Thanks! I’ve built quite a few things over the years and I’m quite hooked on the CNC for it’s crazy accuracy and repeatability. Learning the software and machine operations is a big mountain to climb but once you do the view is beautiful.
Epoxy with metallic flecks. Many many color possibilities. I cut the inlays and fill them, then radius the fretboard to produce a nice crisp image. Anything that can be cut with the 0.6mm bit is fair game. Call it a creative outlet...


----------



## Apple_Pie (Jan 16, 2021)

And for full disclosure, I fed eleven necks into the fire pit before getting it right. But only one body, that’s the easy part 😁


----------



## mhammer (Nov 30, 2007)

Apple_Pie said:


> Thanks! I’ve built quite a few things over the years and I’m quite hooked on the CNC for it’s crazy accuracy and repeatability. Learning the software and machine operations is a big mountain to climb but once you do the view is beautiful.
> Epoxy with metallic flecks. Many many color possibilities. I cut the inlays and fill them, then radius the fretboard to produce a nice crisp image. Anything that can be cut with the 0.6mm bit is fair game. Call it a creative outlet...
> View attachment 346622


One of the builders at the Festival Sonore in Montreal last year was showing a guitar with a fingerboard made of thin slices through banksia nuts, the holes of which were filled with glow-in-the-dark epoxy.


----------



## davetcan (Feb 27, 2006)

As a former 3D CAD guy I'd say you have some serious skills! Awesome stuff.


----------



## Apple_Pie (Jan 16, 2021)

mhammer said:


> One of the builders at the Festival Sonore in Montreal last year was showing a guitar with a fingerboard made of thin slices through banksia nuts, the holes of which were filled with glow-in-the-dark epoxy.

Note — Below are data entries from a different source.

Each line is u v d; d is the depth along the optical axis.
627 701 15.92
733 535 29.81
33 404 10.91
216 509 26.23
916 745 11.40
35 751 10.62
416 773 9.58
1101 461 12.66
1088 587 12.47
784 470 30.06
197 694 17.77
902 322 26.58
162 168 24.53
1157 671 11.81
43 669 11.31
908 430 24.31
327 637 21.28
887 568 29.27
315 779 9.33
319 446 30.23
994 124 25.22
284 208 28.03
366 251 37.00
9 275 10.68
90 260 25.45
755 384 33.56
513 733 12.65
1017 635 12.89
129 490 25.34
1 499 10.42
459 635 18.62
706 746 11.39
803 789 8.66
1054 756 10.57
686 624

Oh wow that's some serious work right there! Impressive stuff to say the least.



davetcan said:


> As a former 3D CAD guy I'd say you have some serious skills! Awesome stuff.


I've watched a whole lot of YouTube tutorials and made a whole lot of sawdust over the past few years. Every new project seems to requires a skill I don't currently possess so there's a fair amount of head scratching going on for sure, but eventually I seem to figure it out and move forward. I'm starting a new design from scratch now that I've built a few LP style guitars. Trying to keep the stuff I like and modify the stuff I don't. Anyways, it's fun and keeps my brain occupied...


----------



## MarkM (May 23, 2019)

mhammer said:


> One of the builders at the Festival Sonore in Montreal last year was showing a guitar with a fingerboard made of thin slices through banksia nuts, the holes of which were filled with glow-in-the-dark epoxy.
> View attachment 346665


Really like to see it glow in the dark!

That is a beautiful neck Board.


----------



## mhammer (Nov 30, 2007)

MarkM said:


> Really like to see it glow in the dark!
> 
> That is a beautiful neck Board.


I had to cup my hands around my eyes and lean in *really* close to see it - I couldn't ask them to shut the lights off at the show - but I can vouch that it really does glow in the dark.


----------



## Apple_Pie (Jan 16, 2021)

I've had this maple burl around for a bunch of years that I wasn't too sure what to do with. So I sliced it up and bookmatched it to make this quite attractive top. Brown aniline dye and tru oil rubbed to a nice satin finish. Chechen (Carribean rosewood) fretboard. All in all I think it turned out really nice.


----------



## Jokeybird (Dec 10, 2020)

WOW - that is amazing- Great work!


----------